We received the data in its raw format (the loan book) from each of the three P2P lenders. All R code is available on GitHub. As a prerequisite for merging we harmonised the data, for example, by changing the unit for interest rates (percentage points instead of units).

Further, we had to exclude a total of 20,916 observations, that is loan parts. Given the large amount of loan parts this represents only 0.15% of the sample. Most of them were omitted due to missing postcodes. In fact, some of the P2P lenders do not validate UK postcodes, which meant we also excluded some foreign postcodes. We also excluded postcodes of the Isle of Man (IM), the British Forces (BF), Guernsey (GY) and Jersey (JE) as these areas are not part of the United Kingdom.

Notice that the number of lenders and borrowers are *conservative* estimates. This is because, we use loan ID and lender’s postcode as a proxy for unique agents in the P2P market. There might be cases where two different lenders live in the same postcode or where the same person or company took out more than one loan. Especially the latter, however, is extremely unlikely because of the short time period of our sample.

## Weights

To calculate regional or area statistics, which are not counts or sums, we have to use a **weighed average**. The reason for this is the unequal number of loan parts per loan. If we were to calculate a mean over data with the loan part at its lowest unit (which we need for the flows), the statistics would be dominated by those loans which appear most often, i.e. have many loan parts. Weighting adjusts for this bias.

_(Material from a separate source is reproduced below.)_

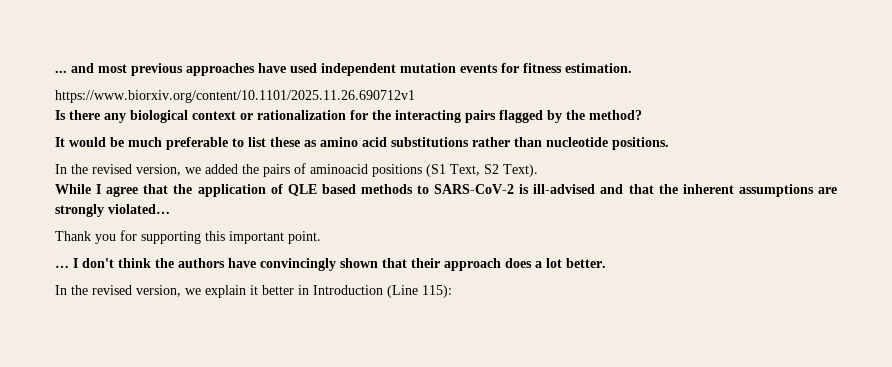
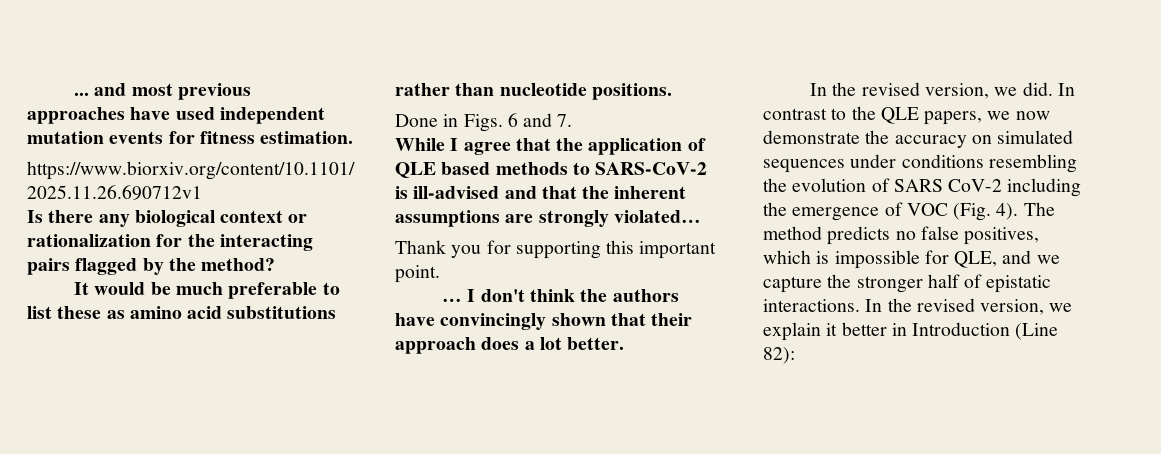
[55,163,538,177] In the revised version, we added the pairs of aminoacid positions (S1 Text, S2 Text). -> [395,113,573,132] Done in Figs. 6 and 7.
(201, 291) none -> [1022,82,1075,96] [763,106,1050,125] [763,130,1074,148] [763,154,1077,173] [763,178,1082,197] [763,202,1055,221] [763,226,1040,245] [763,250,1060,269] [763,274,1052,293] [763,298,1073,315] did. In contrast to the QLE papers, we now demonstrate the accuracy on simulated sequences under conditions resembling the evolution of SARS CoV-2 including the emergence of VOC (Fig. 4). The method predicts no false positives, which is impossible for QLE, and we capture the stronger half of epistatic interactions. In the revised version, we
[422,285,452,298] 115): -> [763,347,795,364] 82):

The weights are derived in a standard fashion: taking the inverse of the number of loan parts per loan and adjusting them to a mean of 1. The weights are well-behaved with a skewed distribution towards small weights because of loans that are highly syndicated.

## The mean and median in statistics

You may have heard the old *bon mot*: “Bill Gates walks into a bar. On average everyone is a millionaire.” In fact, this would even work with a football stadium. (Do the math: his wealth is reported at $72.7 billion for 2013.)

The mean, colloquially known as the average, is not robust against outliers. Values which are a lot larger or smaller can seriously distort the mean. This is a problem because often we are interested in the **typical value**. The median is often preferred with financial data, for example income in the UK. Most people earn something between £20,000 and £40,000 per year, so we would consider this the typical value. However, some very successful people such as Wayne Rooney have an income which has one or two more zeros – the mean is skewed upwards unlike the median.

**What is the median?** It is the value “in the middle”. Imagine you know everyone’s income, sort it by size and then count until you are half way. The corresponding value is the median.

Do not use this knowledge for the dark side. You may be tempted to suddenly report the median value, for example if you had three grades 15%, 80% and 82%. The average (median) here is 80%, which sounds a lot better than the usually reported mean of 59%.